David Slater: The strategic rationale for the spin is fairly simple: We wanted to create two pure-play companies. One of the distinctive things about DT Midstream is we are growing last year to this year, and we're going to grow again this year to next year, and that is a function of the quality of the portfolio that we have. Our assets really connect the world-class Appalachia and Haynesville basins to high-quality markets like LNG export facilities on the Gulf Coast and a lot of the strong, durable markets in the northern part of the country.

What differentiates DT Midstream financially from other gas-focused pipeline firms?

We designed the company to have a strong financial position. We have a clean balance sheet, no debt maturities for seven years, strong and visible cash flow and our investment is self-funded. We offer a strong and durable dividend and the ability over time to de-lever the company naturally. Those are some of the distinctive features that set us apart in the sector.

The other one is that we are a C-corp with strong governance versus perhaps a master limited partnership structure. That really didn't fit into our culture of transparency.

The sector has gone through some difficulties in the past two years and has fallen out of favor. We wanted to make the company unique in the space, and we wanted to come out clean and really be attractive to investors with a stable foundation.

DT Midstream is targeting net-zero greenhouse gas emissions by 2050. How does the company plan to tackle that, and would it consider speeding up the process?

We have an interim goal of achieving 30% of those reductions by the end of this decade. I'd say there is a whole series of actions we are taking, but probably one of the most interesting ones — and the one that is percolating to the surface — is carbon capture and sequestration. We see that as very applicable to our Haynesville assets, and it is somewhat of a two-for-one for us where it would significantly move us to that carbon reduction goal that we have and also create an incremental investment opportunity for shareholders. We haven't quite gotten to the point of commercializing it yet, but it feels very viable right now. We are working through a few more details before we can go public with it.

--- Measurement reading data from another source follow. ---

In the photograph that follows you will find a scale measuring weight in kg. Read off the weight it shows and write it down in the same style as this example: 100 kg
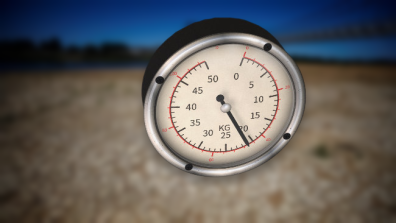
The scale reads 21 kg
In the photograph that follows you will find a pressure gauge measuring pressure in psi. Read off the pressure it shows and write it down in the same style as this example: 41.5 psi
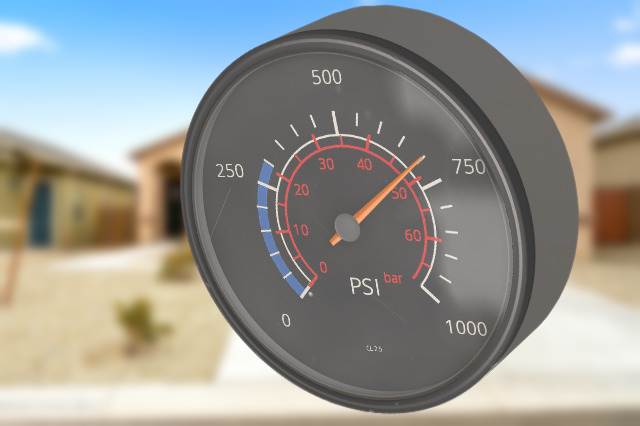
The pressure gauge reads 700 psi
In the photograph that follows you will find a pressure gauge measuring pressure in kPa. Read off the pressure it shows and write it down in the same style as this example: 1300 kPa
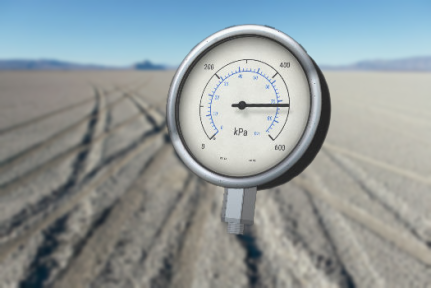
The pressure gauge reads 500 kPa
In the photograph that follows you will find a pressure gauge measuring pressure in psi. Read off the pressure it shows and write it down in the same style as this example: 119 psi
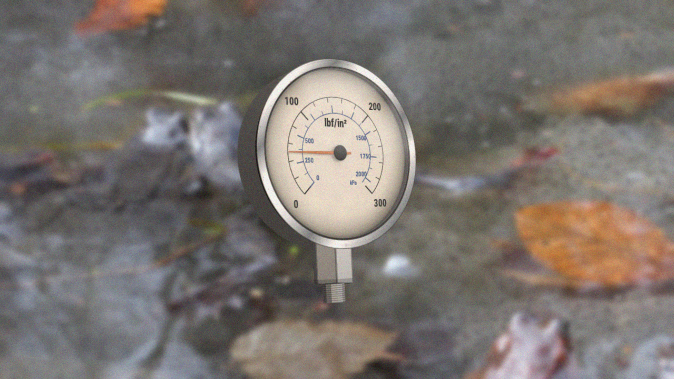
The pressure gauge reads 50 psi
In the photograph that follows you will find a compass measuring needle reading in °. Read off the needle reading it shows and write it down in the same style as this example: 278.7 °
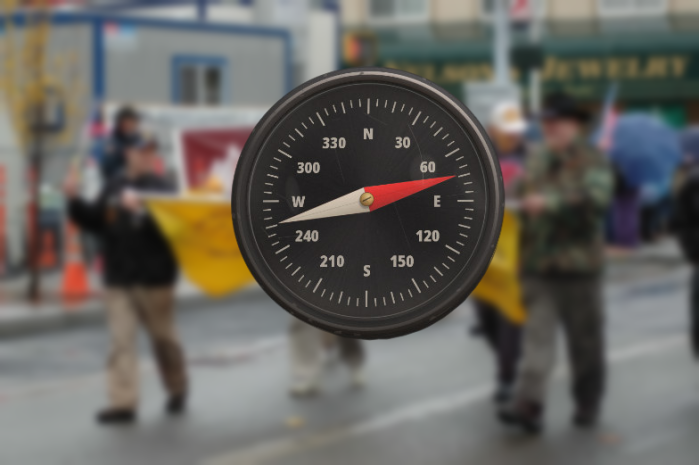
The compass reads 75 °
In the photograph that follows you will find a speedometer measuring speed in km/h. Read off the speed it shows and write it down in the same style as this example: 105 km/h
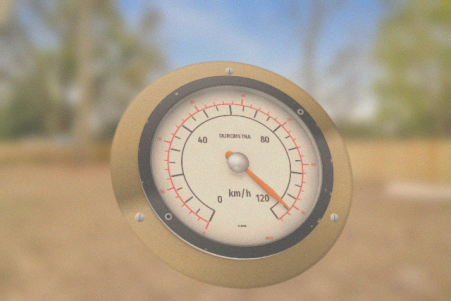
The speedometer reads 115 km/h
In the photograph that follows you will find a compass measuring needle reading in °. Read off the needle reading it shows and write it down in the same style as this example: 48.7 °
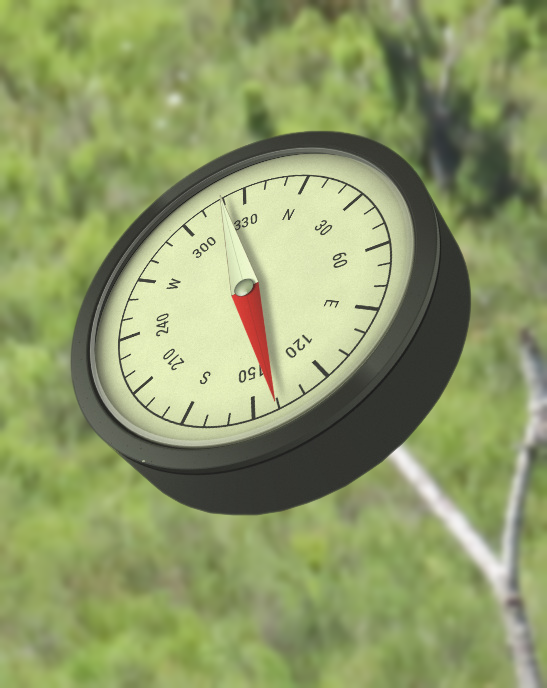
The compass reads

We have very strong ESG positioning coming out of the gate, and that is partially because we're a spinoff of a company that was very mature in that area and we're able to bring that over.

This is a long journey, and what is really positive for the natural gas sector is that there are known technologies today that can move us down that road, whether it's electrifying compression and sourcing that with renewables or making sure that our network can accept lower-carbon fuels like renewable natural gas or hydrogen blends over time.

The company is spinning off from its utility parent as building new pipeline infrastructure in the U.S. becomes increasingly difficult. How does DT Midstream view its potential for growth?

We built NEXUS Gas Transmission LLC [with Enbridge Inc.] three years ago. You can see what's happening to some of the other projects trying to get built of that size and scale today, so I really see incremental additions and expansions on the existing asset base driving our growth versus large, one-off, billion-dollar-type investments.

We are seeing growth across many of our gathering systems, like Blue Union, and in some of our northern transportation pipelines, as well as our Louisiana Energy Access Project pipeline that connects the Haynesville Basin to the Gulf Coast.

Momentum for midstream sector consolidation has ramped up significantly in 2021. Would DT Midstream consider participating in that transaction market?

Our current strategy is focused on organic growth right now. Not to say that we wouldn't be open to M&A, which we've done in the past, but it would be very one-off and specific and would have to meet the return thresholds we set out for capital deployment. It's hard to predict when those opportunities will present themselves.

If there is more [consolidation] on the midstream side, I think it's going to be in those basins that are mature and declining, where companies face more challenges to growth.